[Start of section]
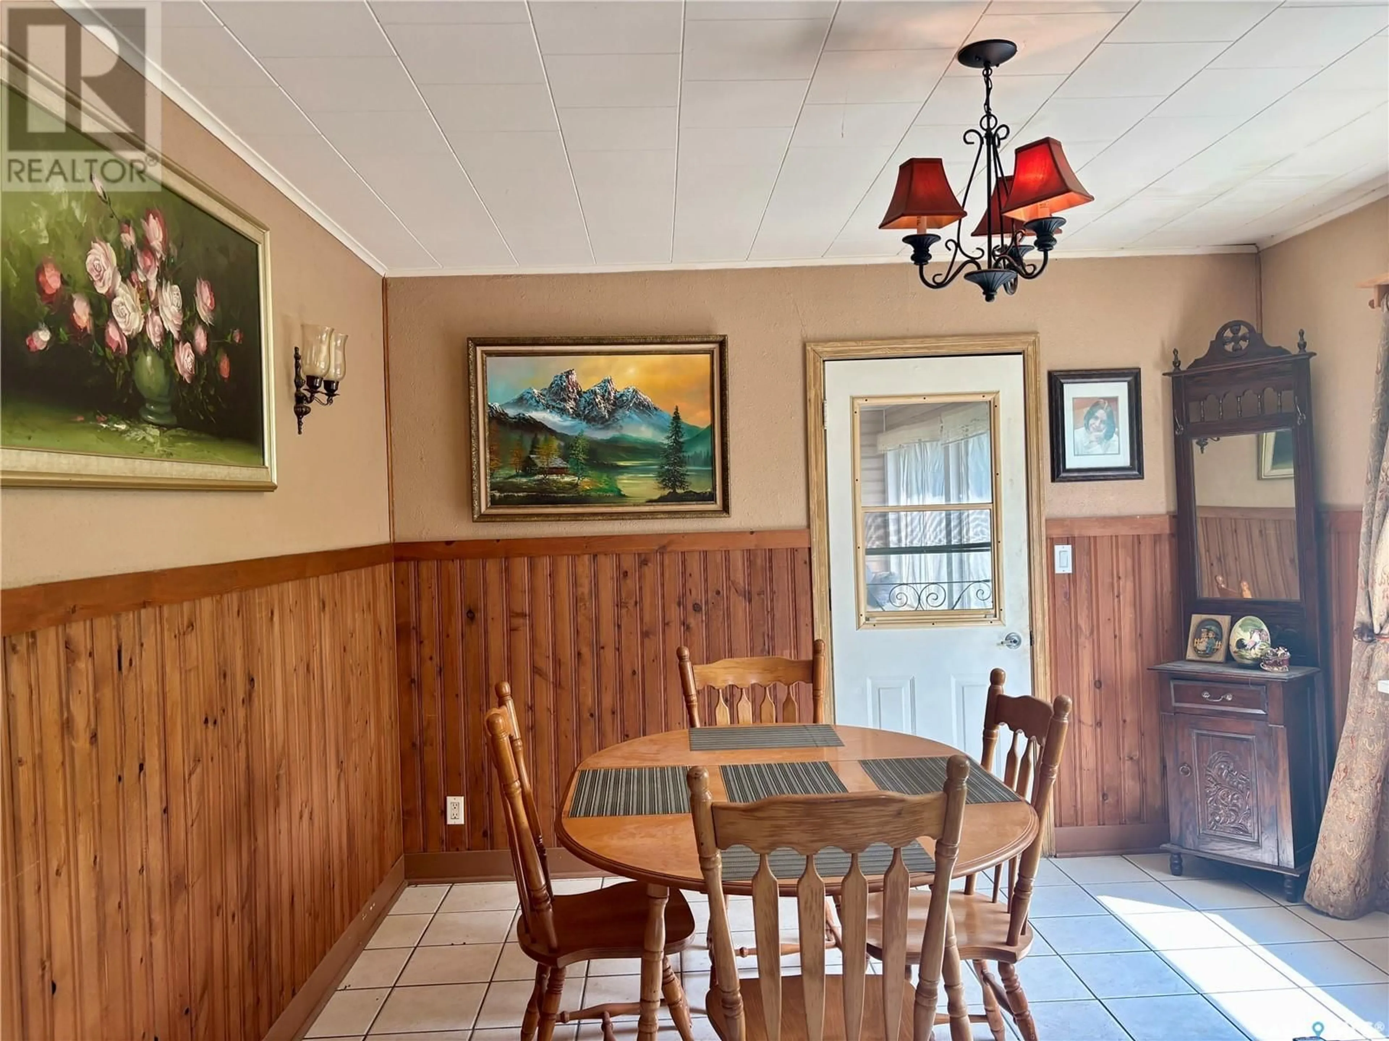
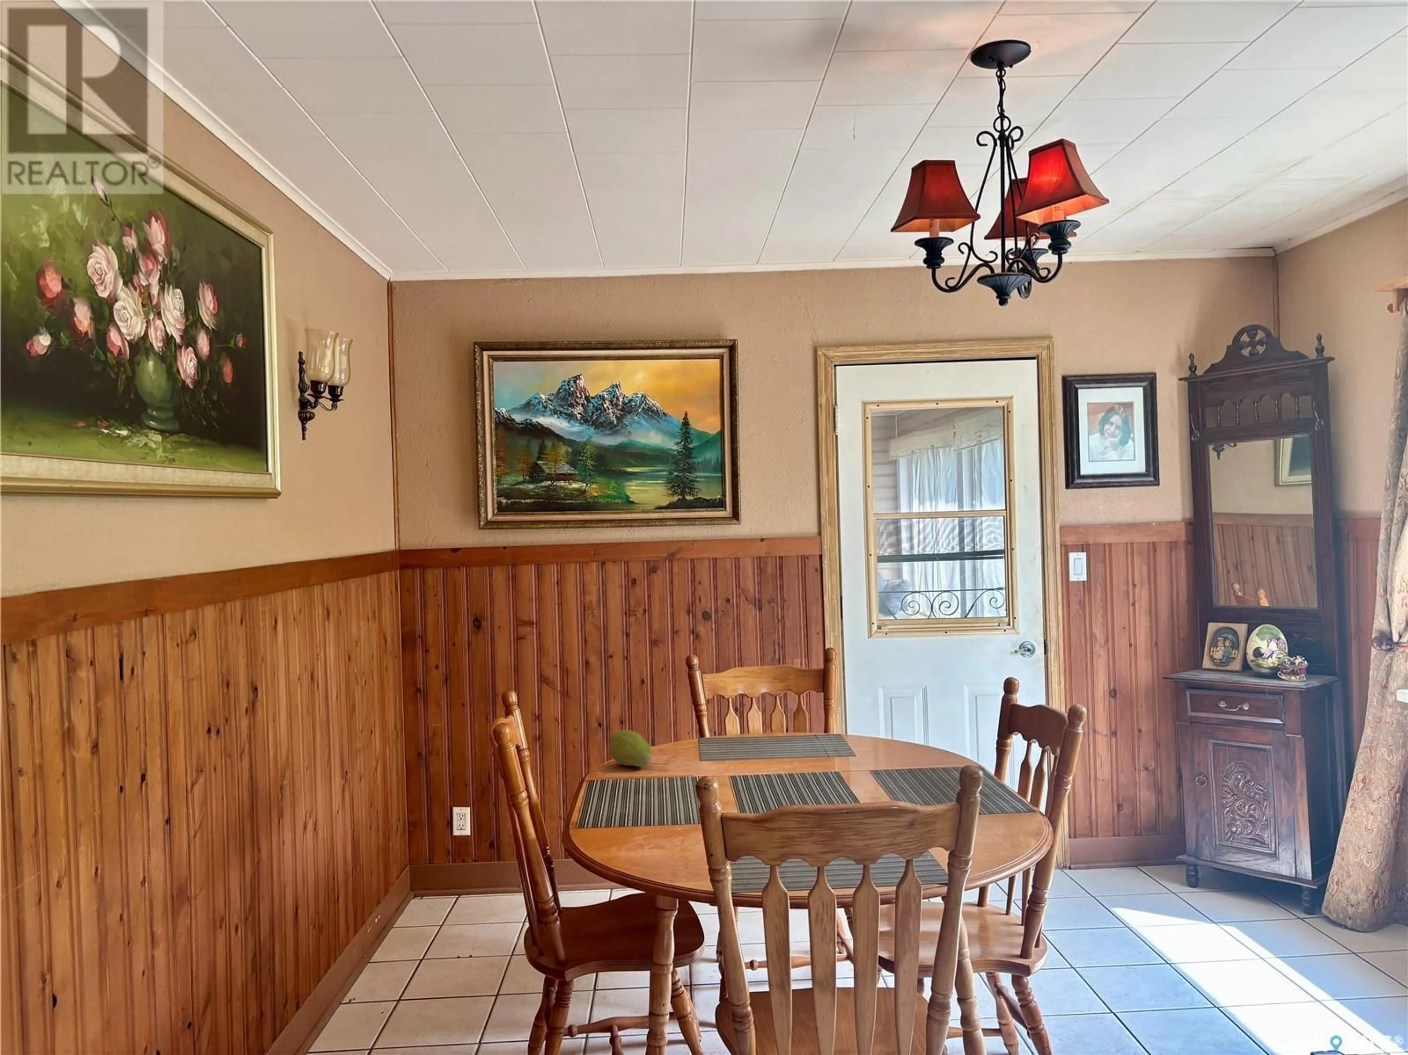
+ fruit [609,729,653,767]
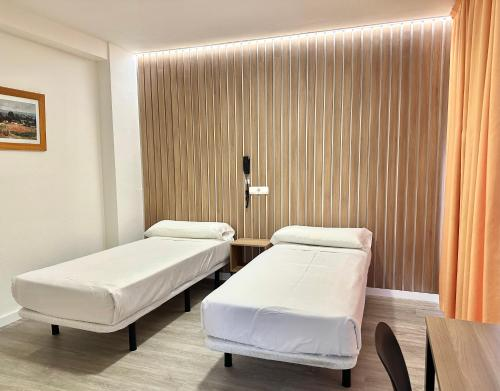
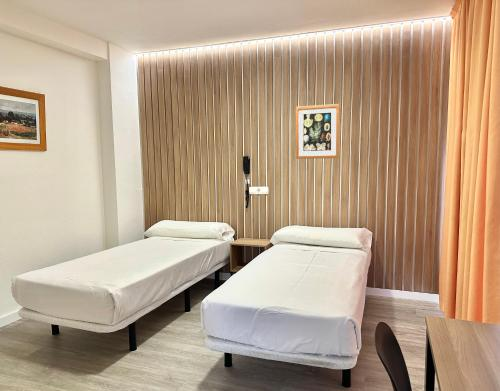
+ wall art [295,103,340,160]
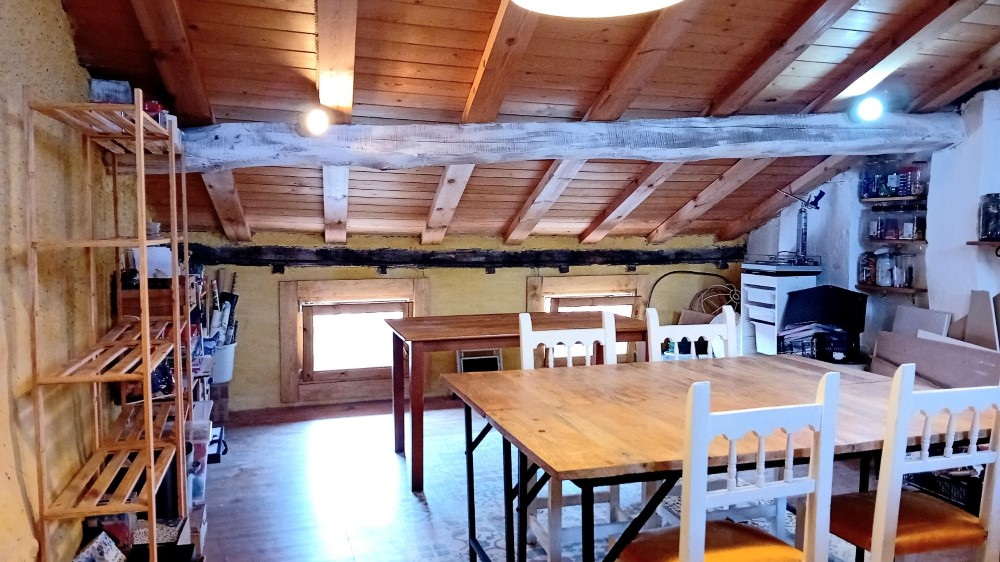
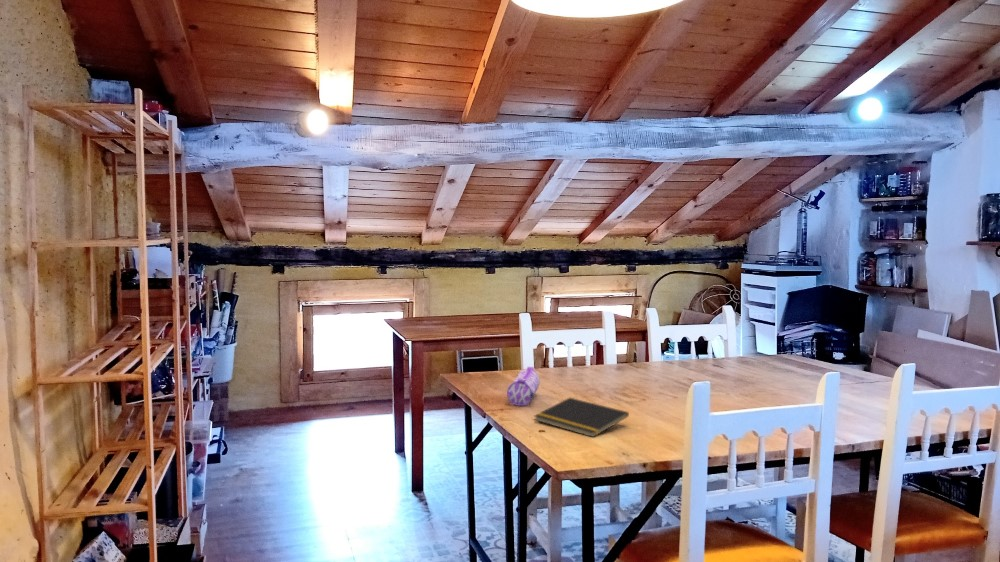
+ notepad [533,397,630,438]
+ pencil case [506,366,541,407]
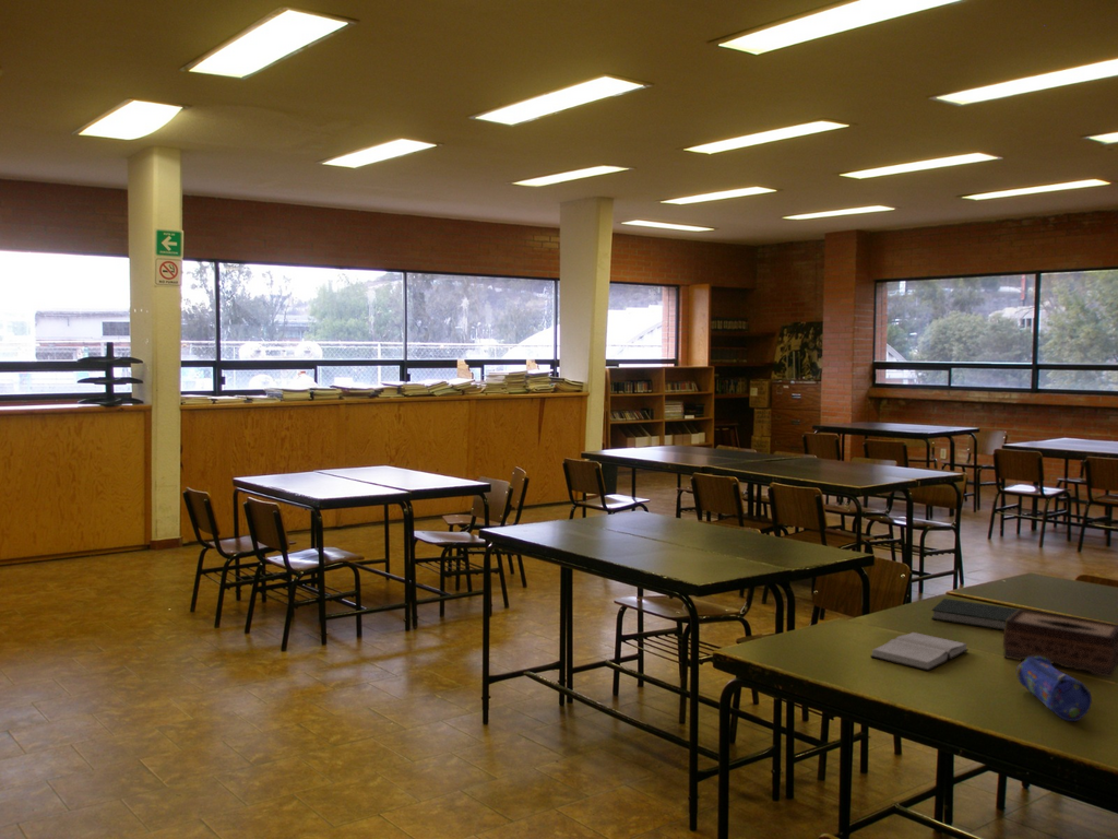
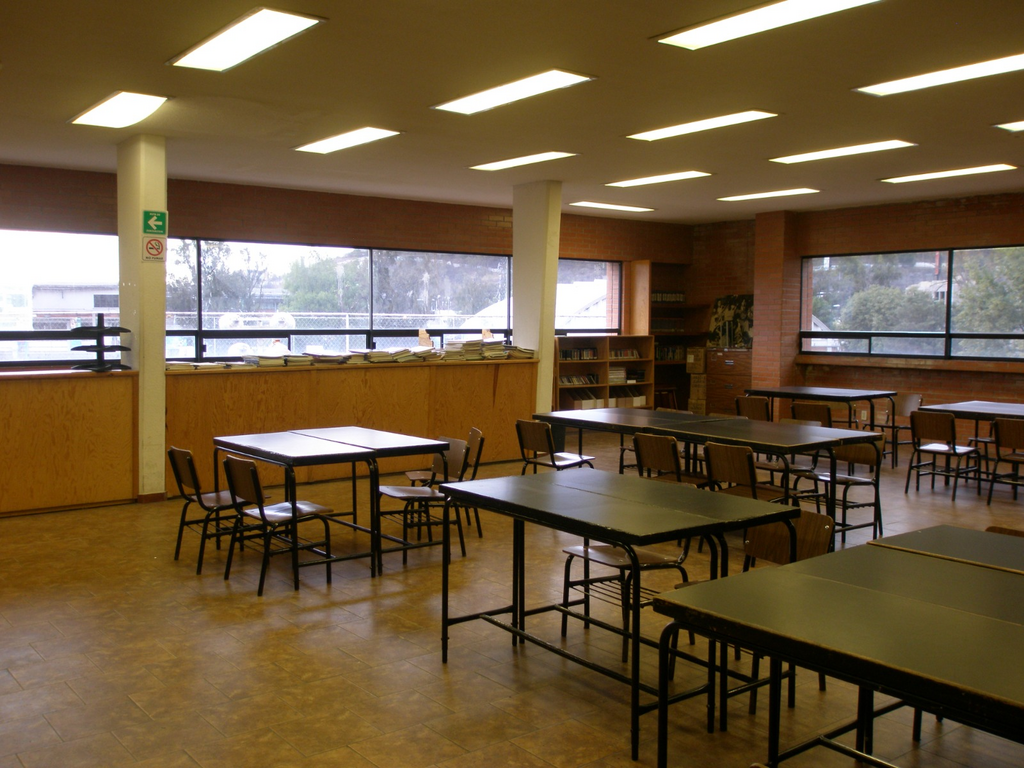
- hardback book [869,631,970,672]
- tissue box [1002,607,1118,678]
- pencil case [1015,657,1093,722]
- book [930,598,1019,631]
[End of section]
◆ Task to complete ◆
Write out the material above precisely, leaving each picture behind.

◆ Written response ◆
+ fruit [609,729,653,767]
+ wall art [295,103,340,160]
+ notepad [533,397,630,438]
+ pencil case [506,366,541,407]
- hardback book [869,631,970,672]
- tissue box [1002,607,1118,678]
- pencil case [1015,657,1093,722]
- book [930,598,1019,631]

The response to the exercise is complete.